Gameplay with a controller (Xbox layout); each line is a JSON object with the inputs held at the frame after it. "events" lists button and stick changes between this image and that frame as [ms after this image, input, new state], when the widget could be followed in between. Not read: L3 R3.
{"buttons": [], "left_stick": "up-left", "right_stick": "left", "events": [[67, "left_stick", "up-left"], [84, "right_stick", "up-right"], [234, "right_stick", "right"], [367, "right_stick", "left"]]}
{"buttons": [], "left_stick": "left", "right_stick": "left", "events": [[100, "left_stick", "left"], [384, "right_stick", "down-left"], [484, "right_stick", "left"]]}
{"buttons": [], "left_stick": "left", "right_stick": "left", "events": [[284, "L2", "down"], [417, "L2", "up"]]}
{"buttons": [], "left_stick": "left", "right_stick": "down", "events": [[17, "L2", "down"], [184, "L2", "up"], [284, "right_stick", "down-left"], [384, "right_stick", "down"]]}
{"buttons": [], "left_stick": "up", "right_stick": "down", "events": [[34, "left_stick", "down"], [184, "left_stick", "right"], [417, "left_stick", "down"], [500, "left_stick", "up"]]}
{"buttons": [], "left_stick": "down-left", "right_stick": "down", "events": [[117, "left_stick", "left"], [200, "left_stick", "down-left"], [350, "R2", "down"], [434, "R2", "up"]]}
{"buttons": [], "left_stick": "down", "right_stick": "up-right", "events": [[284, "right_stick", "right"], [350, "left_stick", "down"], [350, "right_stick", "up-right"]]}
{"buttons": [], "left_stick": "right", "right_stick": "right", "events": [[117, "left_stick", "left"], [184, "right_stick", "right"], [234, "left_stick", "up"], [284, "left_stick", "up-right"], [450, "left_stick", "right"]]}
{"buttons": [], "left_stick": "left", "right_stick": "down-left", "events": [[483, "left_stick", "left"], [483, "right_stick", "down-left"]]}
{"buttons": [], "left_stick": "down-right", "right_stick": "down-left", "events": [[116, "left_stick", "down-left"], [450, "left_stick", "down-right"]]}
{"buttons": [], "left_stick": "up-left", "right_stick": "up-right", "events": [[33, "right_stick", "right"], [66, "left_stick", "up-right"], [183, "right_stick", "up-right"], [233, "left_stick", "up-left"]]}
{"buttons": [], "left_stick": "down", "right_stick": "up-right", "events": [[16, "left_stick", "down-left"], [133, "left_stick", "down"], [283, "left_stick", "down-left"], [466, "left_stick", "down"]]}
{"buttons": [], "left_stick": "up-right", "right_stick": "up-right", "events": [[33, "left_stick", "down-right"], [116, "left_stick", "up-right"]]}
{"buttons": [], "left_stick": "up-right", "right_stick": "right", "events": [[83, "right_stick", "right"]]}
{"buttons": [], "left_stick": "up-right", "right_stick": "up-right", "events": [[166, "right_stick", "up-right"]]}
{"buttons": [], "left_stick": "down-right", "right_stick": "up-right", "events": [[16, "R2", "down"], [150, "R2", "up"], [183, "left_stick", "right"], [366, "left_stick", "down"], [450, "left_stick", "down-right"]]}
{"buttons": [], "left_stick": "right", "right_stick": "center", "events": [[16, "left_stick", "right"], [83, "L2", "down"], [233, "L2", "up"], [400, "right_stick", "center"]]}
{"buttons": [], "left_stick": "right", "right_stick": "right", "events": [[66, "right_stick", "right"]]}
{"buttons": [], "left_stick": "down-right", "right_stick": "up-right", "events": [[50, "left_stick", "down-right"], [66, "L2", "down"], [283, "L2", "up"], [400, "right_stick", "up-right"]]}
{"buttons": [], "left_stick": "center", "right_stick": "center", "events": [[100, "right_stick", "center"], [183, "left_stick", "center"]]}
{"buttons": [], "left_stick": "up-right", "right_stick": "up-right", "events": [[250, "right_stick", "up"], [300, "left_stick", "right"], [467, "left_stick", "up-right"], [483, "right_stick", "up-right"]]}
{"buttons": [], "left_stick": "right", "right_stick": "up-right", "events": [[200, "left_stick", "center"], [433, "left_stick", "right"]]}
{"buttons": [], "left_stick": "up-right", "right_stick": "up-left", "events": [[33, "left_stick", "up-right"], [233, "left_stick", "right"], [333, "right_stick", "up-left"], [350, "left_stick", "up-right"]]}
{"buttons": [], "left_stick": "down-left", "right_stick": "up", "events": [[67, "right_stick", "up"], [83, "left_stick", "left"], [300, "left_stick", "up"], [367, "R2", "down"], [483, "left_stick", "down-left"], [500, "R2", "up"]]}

################

◆ **DIRECTIONS**: Write the records out once more. Change nothing.

◆ **TASK ANSWER**:
Gameplay with a controller (Xbox layout); each line is a JSON object with the inputs held at the frame after it. "events" lists button and stick changes between this image and that frame as [ms after this image, input, new state], when the widget could be followed in between. Not read: L3 R3.
{"buttons": [], "left_stick": "up-left", "right_stick": "left", "events": [[67, "left_stick", "up-left"], [84, "right_stick", "up-right"], [234, "right_stick", "right"], [367, "right_stick", "left"]]}
{"buttons": [], "left_stick": "left", "right_stick": "left", "events": [[100, "left_stick", "left"], [384, "right_stick", "down-left"], [484, "right_stick", "left"]]}
{"buttons": [], "left_stick": "left", "right_stick": "left", "events": [[284, "L2", "down"], [417, "L2", "up"]]}
{"buttons": [], "left_stick": "left", "right_stick": "down", "events": [[17, "L2", "down"], [184, "L2", "up"], [284, "right_stick", "down-left"], [384, "right_stick", "down"]]}
{"buttons": [], "left_stick": "up", "right_stick": "down", "events": [[34, "left_stick", "down"], [184, "left_stick", "right"], [417, "left_stick", "down"], [500, "left_stick", "up"]]}
{"buttons": [], "left_stick": "down-left", "right_stick": "down", "events": [[117, "left_stick", "left"], [200, "left_stick", "down-left"], [350, "R2", "down"], [434, "R2", "up"]]}
{"buttons": [], "left_stick": "down", "right_stick": "up-right", "events": [[284, "right_stick", "right"], [350, "left_stick", "down"], [350, "right_stick", "up-right"]]}
{"buttons": [], "left_stick": "right", "right_stick": "right", "events": [[117, "left_stick", "left"], [184, "right_stick", "right"], [234, "left_stick", "up"], [284, "left_stick", "up-right"], [450, "left_stick", "right"]]}
{"buttons": [], "left_stick": "left", "right_stick": "down-left", "events": [[483, "left_stick", "left"], [483, "right_stick", "down-left"]]}
{"buttons": [], "left_stick": "down-right", "right_stick": "down-left", "events": [[116, "left_stick", "down-left"], [450, "left_stick", "down-right"]]}
{"buttons": [], "left_stick": "up-left", "right_stick": "up-right", "events": [[33, "right_stick", "right"], [66, "left_stick", "up-right"], [183, "right_stick", "up-right"], [233, "left_stick", "up-left"]]}
{"buttons": [], "left_stick": "down", "right_stick": "up-right", "events": [[16, "left_stick", "down-left"], [133, "left_stick", "down"], [283, "left_stick", "down-left"], [466, "left_stick", "down"]]}
{"buttons": [], "left_stick": "up-right", "right_stick": "up-right", "events": [[33, "left_stick", "down-right"], [116, "left_stick", "up-right"]]}
{"buttons": [], "left_stick": "up-right", "right_stick": "right", "events": [[83, "right_stick", "right"]]}
{"buttons": [], "left_stick": "up-right", "right_stick": "up-right", "events": [[166, "right_stick", "up-right"]]}
{"buttons": [], "left_stick": "down-right", "right_stick": "up-right", "events": [[16, "R2", "down"], [150, "R2", "up"], [183, "left_stick", "right"], [366, "left_stick", "down"], [450, "left_stick", "down-right"]]}
{"buttons": [], "left_stick": "right", "right_stick": "center", "events": [[16, "left_stick", "right"], [83, "L2", "down"], [233, "L2", "up"], [400, "right_stick", "center"]]}
{"buttons": [], "left_stick": "right", "right_stick": "right", "events": [[66, "right_stick", "right"]]}
{"buttons": [], "left_stick": "down-right", "right_stick": "up-right", "events": [[50, "left_stick", "down-right"], [66, "L2", "down"], [283, "L2", "up"], [400, "right_stick", "up-right"]]}
{"buttons": [], "left_stick": "center", "right_stick": "center", "events": [[100, "right_stick", "center"], [183, "left_stick", "center"]]}
{"buttons": [], "left_stick": "up-right", "right_stick": "up-right", "events": [[250, "right_stick", "up"], [300, "left_stick", "right"], [467, "left_stick", "up-right"], [483, "right_stick", "up-right"]]}
{"buttons": [], "left_stick": "right", "right_stick": "up-right", "events": [[200, "left_stick", "center"], [433, "left_stick", "right"]]}
{"buttons": [], "left_stick": "up-right", "right_stick": "up-left", "events": [[33, "left_stick", "up-right"], [233, "left_stick", "right"], [333, "right_stick", "up-left"], [350, "left_stick", "up-right"]]}
{"buttons": [], "left_stick": "down-left", "right_stick": "up", "events": [[67, "right_stick", "up"], [83, "left_stick", "left"], [300, "left_stick", "up"], [367, "R2", "down"], [483, "left_stick", "down-left"], [500, "R2", "up"]]}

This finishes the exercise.